Since in Barr’s eyes, Mueller failed to do his job by not making a decision, Barr felt justified in making the decision for him, instead of referring it to Congress. In fact, he rushed to make it before Congress had a chance to see the report. He even referred to the case as “my baby.”

No obstruction?

Attorney General Barr’s judgment is that the President committed no crime. He bases his judgment of “no collusion” on Volume I of the Mueller report, which failed to find sufficient evidence of a criminal conspiracy. He bases his judgment of “no obstruction” on Volume II…or does he?

Actually, his four-page “summary” of the Mueller report says that the lack of conclusive findings in Volume I eliminates the “underlying crime” that is relevant to the President’s intent. If there was no conspiracy, what corrupt motive would the President have to obstruct the investigation? That enables him to clear the President without taking very seriously the voluminous evidence of obstruction in Volume II.

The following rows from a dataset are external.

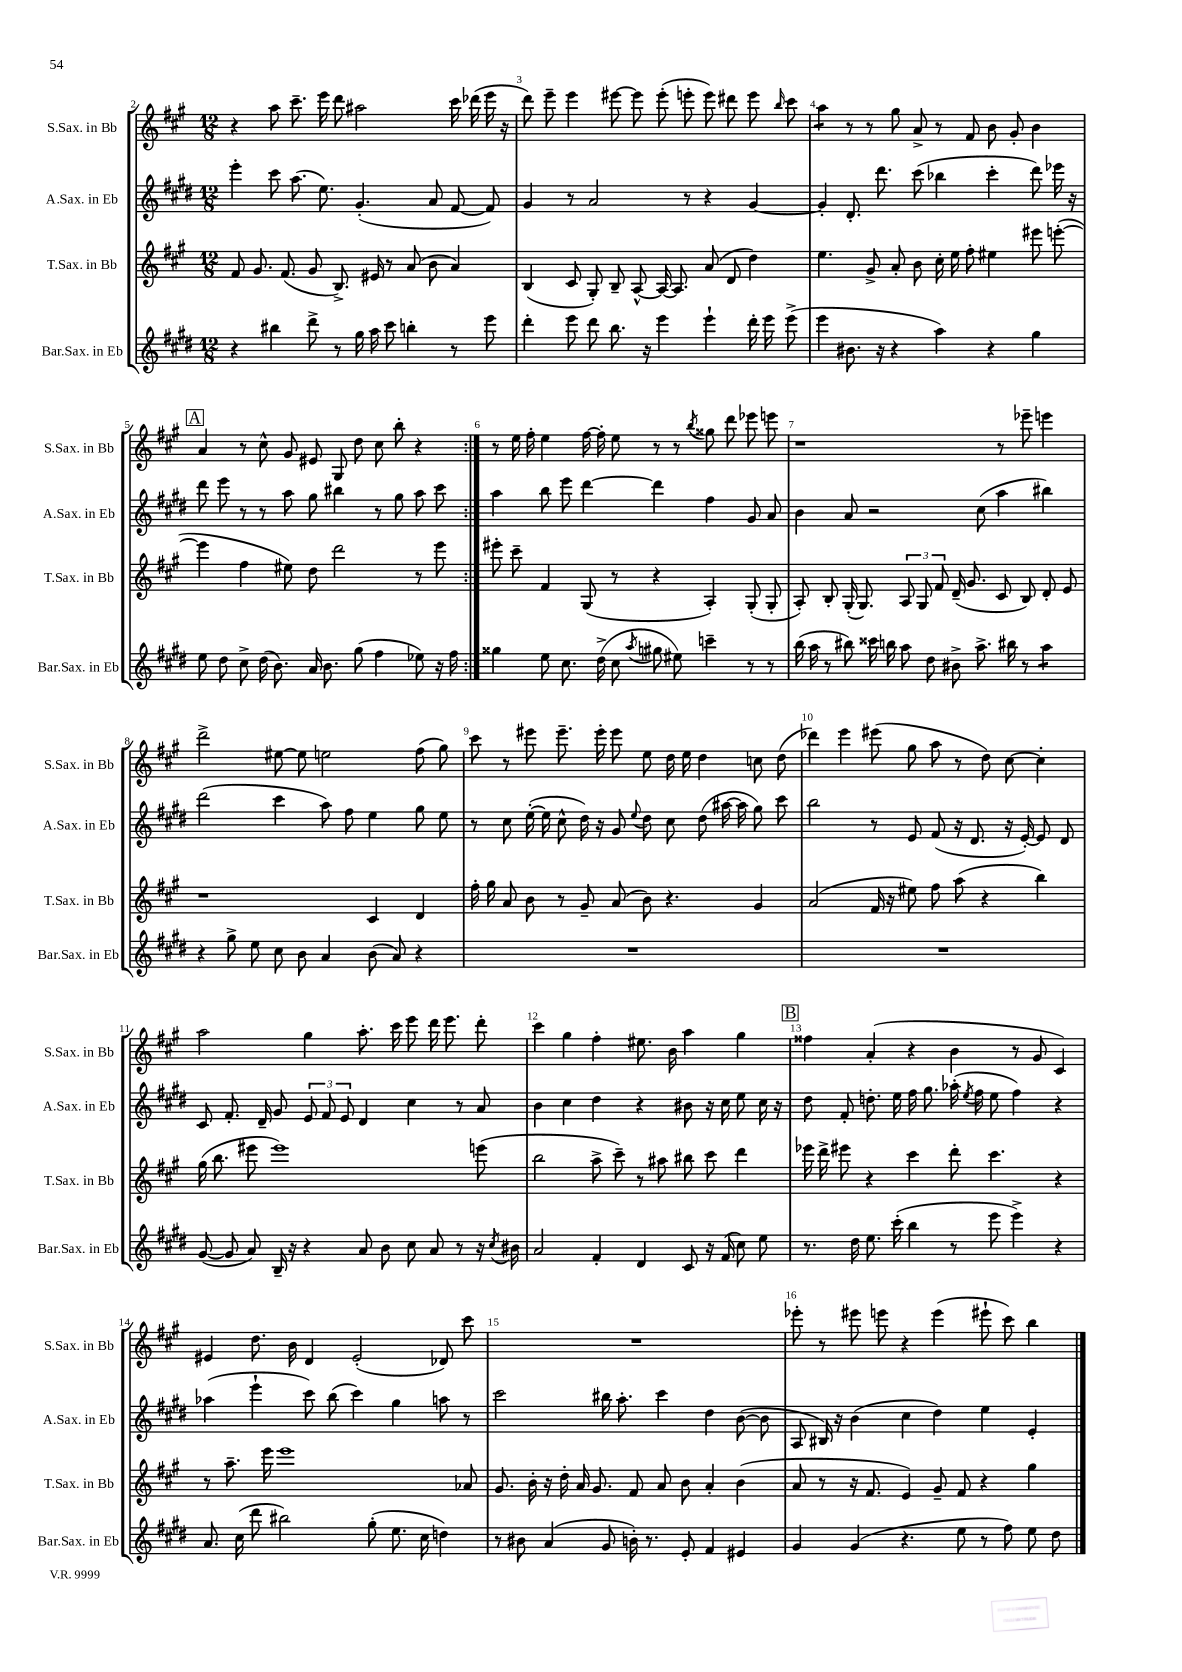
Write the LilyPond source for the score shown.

<<
\new StaffGroup <<
\new Staff = "s0" \with { instrumentName = "S.Sax. in Bb" shortInstrumentName = "S.Sax. in Bb" } {
    \clef treble \key a \major \numericTimeSignature \time 12/8
    \autoBeamOff \repeat volta 2 { r4 a''8 cis'''8.-- e'''16 d'''8 ais''2 cis'''16 des'''16( e'''16 r16 |
    d'''8) e'''8-- e'''4 eis'''8~ eis'''8 eis'''8-.( e'''8-. e'''8) dis'''8 e'''8 \grace { b''16 } cis'''8 |
    a''4:8 r8 r8 gis''8 a'8-> r8 fis'8 b'8 gis'8-. b'4 |
    \mark \markup { \box "A" } a'4 r8 cis''8-^ gis'8 eis'8 gis8 d''8 cis''8 b''8-. r4 | }
    r8 e''16 fis''16-. e''4 fis''16~ fis''16-. e''8 r8 r8 \acciaccatura { b''8 } gisis''8 d'''8 ees'''8 e'''8 |
    r1 r8 ees'''8-- e'''4 |
    d'''2-> eis''8~ eis''8 e''2 fis''8( gis''8) |
    cis'''8 r8 eis'''8 eis'''8.-- eis'''16-. eis'''8 e''8 d''16 e''16 d''4 c''8 d''8( |
    des'''4) e'''4 eis'''8( gis''8 a''8 r8 d''8) cis''8~ cis''4-. |
    a''2 gis''4 a''8.-. cis'''16 e'''8 d'''16 e'''8. d'''8-. |
    cis'''4 gis''4 fis''4-. eis''8. b'16 a''4 gis''4 |
    \mark \markup { \box "B" } fisis''4 a'4-.( r4 b'4 r8 gis'8 cis'4) |
    eis'4 d''8. b'16 d'4 eis'2-.( des'8) cis'''8 |
    R1. |
    ees'''8-. r8 eis'''8 e'''8 r4 e'''4( eis'''8-! cis'''8) b''4 \bar "|." |
}
\new Staff = "s1" \with { instrumentName = "A.Sax. in Eb" shortInstrumentName = "A.Sax. in Eb" } {
    \clef treble \key e \major \numericTimeSignature \time 12/8
    \autoBeamOff \repeat volta 2 { e'''4-. cis'''8 a''8.( e''8.) gis'4.-.( a'8 fis'8~ fis'8) |
    gis'4 r8 a'2 r8 r4 gis'4~ |
    gis'4-. dis'8.-. dis'''8. cis'''8( bes''4 cis'''4-. dis'''8) ees'''16 r16 |
    \mark \markup { \box "A" } dis'''8 e'''8 r8 r8 a''8 gis''8 bis''4 r8 gis''8 a''8 cis'''8 | }
    a''4 b''8 e'''8 dis'''4~ dis'''4 fis''4 gis'8 a'8 |
    b'4 a'8 r2 cis''8( a''4 bis''4) |
    dis'''2( cis'''4 a''8) fis''8 e''4 gis''8 e''8 |
    r8 cis''8 e''16~-.( e''16 cis''8-^ dis''16) r16 gis'8 \appoggiatura { e''8 } dis''8 cis''8 dis''8( ais''16~ ais''16 gis''8) cis'''8 |
    b''2 r8 e'8 fis'8( r16 dis'8. r16 e'16~-.) e'8 dis'8 |
    cis'8 fis'8.-. dis'16-- gis'8 \tuplet 3/2 { e'8 fis'8 e'8 } dis'4 cis''4 r8 a'8 |
    b'4 cis''4 dis''4 r4 bis'8 r16 cis''16 e''8 cis''16 r16 |
    \mark \markup { \box "B" } dis''8 fis'8-. d''8.-. e''16 fis''16 gis''8. aes''16-.( \acciaccatura { e''8 } fis''16 e''8 fis''4) r4 |
    aes''4( e'''4-! cis'''8) b''8( cis'''4) gis''4 a''8 r8 |
    cis'''2 bis''16 a''8.-. cis'''4 dis''4 b'8~( b'8 |
    a8 bis16) r16 b'4( cis''4 dis''4) e''4 e'4-. \bar "|." |
}
\new Staff = "s2" \with { instrumentName = "T.Sax. in Bb" shortInstrumentName = "T.Sax. in Bb" } {
    \clef treble \key a \major \numericTimeSignature \time 12/8
    \autoBeamOff \repeat volta 2 { fis'8 gis'8. fis'8.( gis'8 b8.->) eis'16 r8 a'8( b'8 a'4) |
    b4( cis'8 gis8-.) b8-- a8~-^ a16~ a8. a'8( d'8 d''4) |
    e''4. gis'8-> a'8-. b'8 cis''16-. e''16 fis''8-. eis''4 eis'''8 e'''8~-.( |
    \mark \markup { \box "A" } e'''4 fis''4 eis''8) d''8 d'''2 r8 e'''8 | }
    eis'''8-. cis'''8-- fis'4 gis8( r8 r4 a4-.) gis8-.( gis8-. |
    a8-.) b8-. gis16-.( gis8.) \tuplet 3/2 { a8 gis8 fis'8 } d'16--( gis'8. cis'8 b8) d'8-. e'8 |
    r1 cis'4 d'4 |
    fis''16-. gis''16 a'8 b'8 r8 gis'8-- a'8( b'8) r4. gis'4 |
    a'2( fis'16 r16 eis''8) fis''8 a''8( r4 b''4) |
    gis''16( b''8. eis'''8 eis'''1) e'''8( |
    b''2 a''8-> cis'''8--) r8 ais''8 bis''8 cis'''8 d'''4 |
    \mark \markup { \box "B" } ees'''16 d'''16-> eis'''8 r4 cis'''4 d'''8-. cis'''4. r4 |
    r8 a''8.-- e'''16 e'''1 aes'8 |
    gis'8. b'16-. r16 d''16-. a'16 gis'8. fis'8 a'8 b'8 a'4-. b'4( |
    a'8 r8 r16 fis'8. e'4) gis'8-- fis'8 r4 gis''4 \bar "|." |
}
\new Staff = "s3" \with { instrumentName = "Bar.Sax. in Eb" shortInstrumentName = "Bar.Sax. in Eb" } {
    \clef treble \key e \major \numericTimeSignature \time 12/8
    \autoBeamOff \repeat volta 2 { r4 bis''4 dis'''8-> r8 gis''16 a''16 cis'''8 b''4-. r8 e'''8 |
    dis'''4-. e'''8 dis'''8 b''8. r16 e'''4 e'''4-! dis'''16-. e'''16 e'''8->( |
    e'''4 bis'8. r16 r4 a''4) r4 gis''4 |
    \mark \markup { \box "A" } e''8 dis''8 cis''8-> dis''16( b'8.) a'16 b'8. gis''8( fis''4 ees''8) r16 fis''16 | }
    gisis''4 e''8 cis''8. dis''16->( cis''8 \acciaccatura { a''8 } gis''8 eis''8) c'''4-- r8 r8 |
    b''16( a''16 r8 bis''8) cisis'''16 b''16 a''8 dis''8 bis'8-> a''8.-> bis''16 r8 a''4:8 |
    r4 gis''8-> e''8 cis''8 b'8 a'4 b'8( a'8) r4 |
    R1. |
    R1. |
    gis'8~( gis'8 a'8) b16-- r16 r4 a'8 b'8 cis''8 a'8 r8 r16 \acciaccatura { cis''8 } bis'16 |
    a'2 fis'4-. dis'4 cis'8 r16 fis'16( cis''8) e''8 |
    \mark \markup { \box "B" } r8. dis''16 e''8. cis'''16-.( b''4 r8 e'''8 e'''4->) r4 |
    a'8. cis''16( dis'''8 bis''2) gis''8-.( e''8. cis''16 d''4) |
    r8 bis'8 a'4( gis'8 b'16-.) r8. e'8-. fis'4 eis'4 |
    gis'4 gis'4( r4. e''8 r8 fis''8) e''8 dis''8 \bar "|." |
}
>>
>>
\layout { \context { \Score currentBarNumber = #2 \override BarNumber.break-visibility = ##(#f #t #t) barNumberVisibility = #all-bar-numbers-visible } }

There is a gaping hole in this logic. If the evidence in insufficient to establish conspiracy, that could be largely due to a successful coverup. Mueller reported that “several individuals affiliated with the Trump Campaign lied to the Office, and to Congress, about their interactions with Russian-affiliated individuals and related matters. Those lies materially impaired the investigation of Russian election interference.”

One can easily imagine a scenario in which the President does something wrong, but then obstructs the investigation so well that the wrongdoing cannot be firmly established. His Attorney General then concludes that the President couldn’t have had a motive to obstruct justice, since he hasn’t been proven to have done anything wrong!

But it gets worse. In response to Senate questioning, Barr also took the position that the President can rightfully terminate an investigation if it is based on “unfounded allegations.” Who decides if the investigations are unfounded? The President, of course. So an investigation to determine if the allegations are true becomes unnecessary.

That assumes that the President is the best judge of the legality of his own conduct. It also assumes that he is omniscient enough to know what everyone else in his campaign or administration is doing. For Barr, it is justification enough that President Trump had a “sincere belief” that his administration was unfairly under attack. How many of us would be willing to place our trust in this president’s sincerity?

The implications of this line of legal reasoning are mind-boggling. The Chief Executive gets to decide whether an investigation is warranted of allegations against himself and his associates. If he ends such an investigation, the Justice Department is fine with that, and Congress is deprived of the information it needs to exercise its impeachment authority under the Constitution. The idea that the administration can also stonewall Congress and not respond to legal requests for information is consistent with this reasoning. The supposedly co-equal lawmakers take a back seat to the executive, no matter how incompetent or corrupt. Goodbye rule of law, welcome back George III.